Narcisse Ekanga

Personal information
- Full name: Narcisse Ekanga Amia
- Date of birth: 30 July 1987 (age 38)
- Place of birth: Douala, Cameroon
- Height: 1.76 m (5 ft 9 in)
- Position(s): Midfielder

Senior career*
- Years: Team / Apps / (Gls)
- 2003: Dynamo Douala
- 2004–2007: Astres FC / 57 / (4)
- 2008–2012: TP Mazembe / 60 / (2)
- 2012–2014: Al-Hilal Omdurman / 20 / (1)
- 2014–2015: Leones Vegetarianos / 25 / (9)
- 2015–2016: 1960 Silopispor / 13 / (1)
- 2017: Buildcon F.C.

International career
- 2011–2012: Equatorial Guinea / 8 / (0)

= Narcisse Ekanga =

Cameroonian footballer

Narcisse Ekanga Amia (born 30 July 1987) is a former professional footballer who played as a midfielder. Born in Cameroon, he made eight appearances for the Equatorial Guinea national team.

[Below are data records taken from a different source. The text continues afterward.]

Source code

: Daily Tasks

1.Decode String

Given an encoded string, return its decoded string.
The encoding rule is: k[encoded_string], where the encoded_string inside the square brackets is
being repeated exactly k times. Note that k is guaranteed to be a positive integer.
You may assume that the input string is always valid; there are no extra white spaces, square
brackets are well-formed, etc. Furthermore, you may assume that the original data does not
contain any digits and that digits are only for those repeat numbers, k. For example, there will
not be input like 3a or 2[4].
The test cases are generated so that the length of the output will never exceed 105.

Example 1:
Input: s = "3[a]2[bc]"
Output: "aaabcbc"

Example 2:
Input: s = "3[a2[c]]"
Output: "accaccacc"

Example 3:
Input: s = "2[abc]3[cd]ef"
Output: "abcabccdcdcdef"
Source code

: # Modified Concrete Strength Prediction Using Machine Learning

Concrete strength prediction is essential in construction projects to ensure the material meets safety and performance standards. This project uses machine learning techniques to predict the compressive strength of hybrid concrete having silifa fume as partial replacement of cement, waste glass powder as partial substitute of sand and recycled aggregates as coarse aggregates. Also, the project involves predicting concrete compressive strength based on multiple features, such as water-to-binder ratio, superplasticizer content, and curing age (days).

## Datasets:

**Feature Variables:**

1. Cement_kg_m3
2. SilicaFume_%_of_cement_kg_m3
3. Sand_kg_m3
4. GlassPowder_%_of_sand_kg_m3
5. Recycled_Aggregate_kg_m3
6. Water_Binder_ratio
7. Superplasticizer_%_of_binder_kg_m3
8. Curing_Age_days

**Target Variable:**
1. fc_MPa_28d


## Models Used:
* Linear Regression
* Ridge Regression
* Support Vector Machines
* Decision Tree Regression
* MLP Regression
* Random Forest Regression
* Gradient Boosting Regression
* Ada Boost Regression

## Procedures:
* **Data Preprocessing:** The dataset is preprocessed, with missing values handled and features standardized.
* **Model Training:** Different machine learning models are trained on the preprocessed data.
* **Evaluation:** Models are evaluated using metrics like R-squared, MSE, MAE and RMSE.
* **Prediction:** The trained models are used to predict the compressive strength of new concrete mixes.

His year of birth is not clear since he was registered as born in 1981 by the Cameroonian Football Federation, as well as born in 1985 and 1987 by FIFA. He usually competes with the latter. He was referred in his natal Cameroon as an age defrauder.

==Club career==
Ekanga played for TP Mazembe in the 2009 FIFA Club World Cup and 2010 FIFA Club World Cup, where they reached the final losing 3–0 to Inter Milan.

==International career==
Ekanga debuted with Equatorial Guinea on 7 September 2011 in a friendly match against Central African Republic in Malabo.